8:00 PM  played golf hast and need a bath but bil and wife dropped by..... now in hankus condition.   

Still need bath and food.


----------



## gobbleinwoods (Aug 25, 2014)

Sure was quiet last night.   Well the coffee is gently brewed and ready to be served.


----------



## EAGLE EYE 444 (Aug 25, 2014)

Happy Monday morning to everyone.


Gobblin, thanks for an early pot this morning.  I surely need some of your coffee to get awake this morning.  I've got lots of work to get done this week and I don't know where to begin.  

Maybe I should start with taking out the trash, reading the newspaper, eating some breakfast and sipping on that coffee.


----------



## havin_fun_huntin (Aug 25, 2014)

moaning folks


----------



## Crickett (Aug 25, 2014)

Mornin y'all! 


Well we got a guy coming by this afternoon to buy our big red coop, the 2 swedish flower hens & 5 of the buff orpingtons. I hate to see them go but at least he is keeping them all together. 

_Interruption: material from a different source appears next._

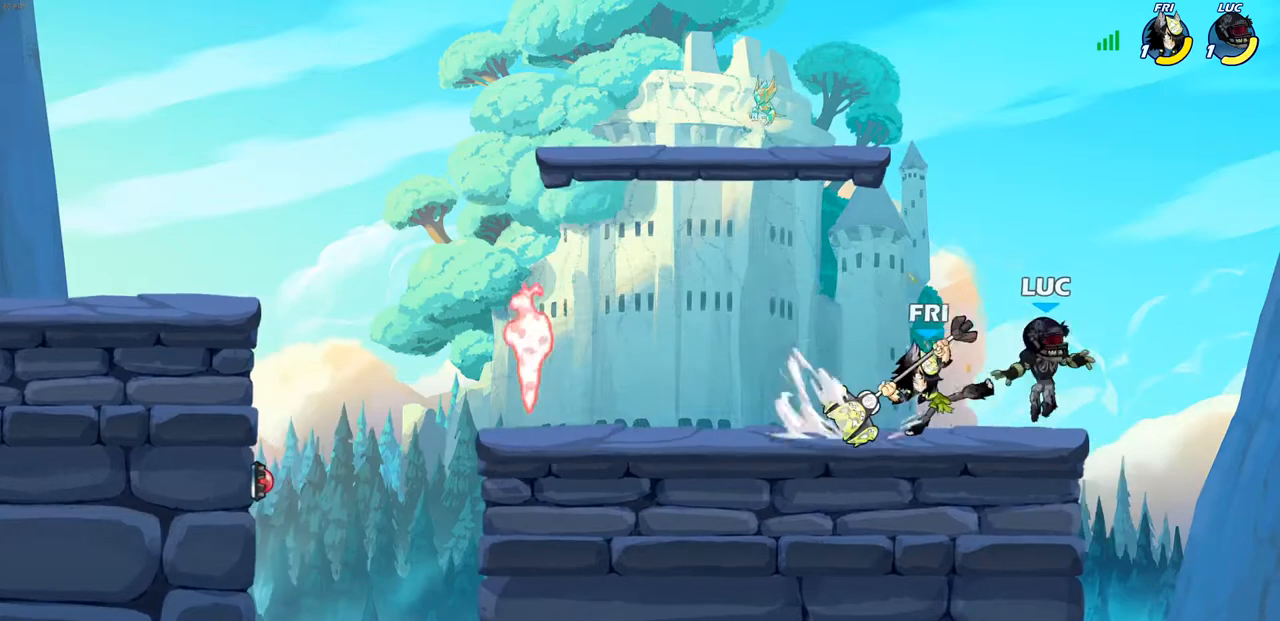
{"buttons": [], "left_stick": "center", "right_stick": "center", "events": [[67, "left_stick", "left"], [217, "CROSS", "up"], [250, "R2", "up"], [283, "left_stick", "down-left"], [433, "SQUARE", "down"], [450, "left_stick", "center"], [500, "SQUARE", "up"]]}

Now to continue packing!  I ran out of newspaper & have to find or buy more. I really don't wanna buy any. At $2 each that's gonna get expensive.


----------



## Keebs (Aug 25, 2014)

Crickett said:


> Mornin y'all!
> 
> 
> Well we got a guy coming by this afternoon to buy our big red coop, the 2 swedish flower hens & 5 of the buff orpingtons. I hate to see them go but at least he is keeping them all together.
> ...


$2 a paper?!?! Last time I bought an Atlanta *Sunday* Journal it was 75 cents......... 
I'd be hitting every business around & asking for last weeks paper............. 

Mornin Folks!


----------



## havin_fun_huntin (Aug 25, 2014)

po crickett.  you should make chicken and dumplins IMO  just sayin


----------



## mrs. hornet22 (Aug 25, 2014)

Mornin


----------



## havin_fun_huntin (Aug 25, 2014)

merning keebs


----------



## havin_fun_huntin (Aug 25, 2014)

I know a few of yall seen the pic of Gage in the pool but I gotta tall ya, that boy is a mess.  Honestly figured he would cry the whole time.  NOPE, he kinda had that constant look of confusion; which he obviously got from his mama.  He actually seemed upset when LMS made him get out (she wasnt a big fan of the whole idea anyhow).


----------



## havin_fun_huntin (Aug 25, 2014)

hdm03, LMS and I swore we seen you in Tifton Saturday.  Then we realized, we dont know what you look like.


----------



## Keebs (Aug 25, 2014)

havin_fun_huntin said:


> hdm03, LMS and I swore we seen you in Tifton Saturday.  Then we realized, we dont know what you look like.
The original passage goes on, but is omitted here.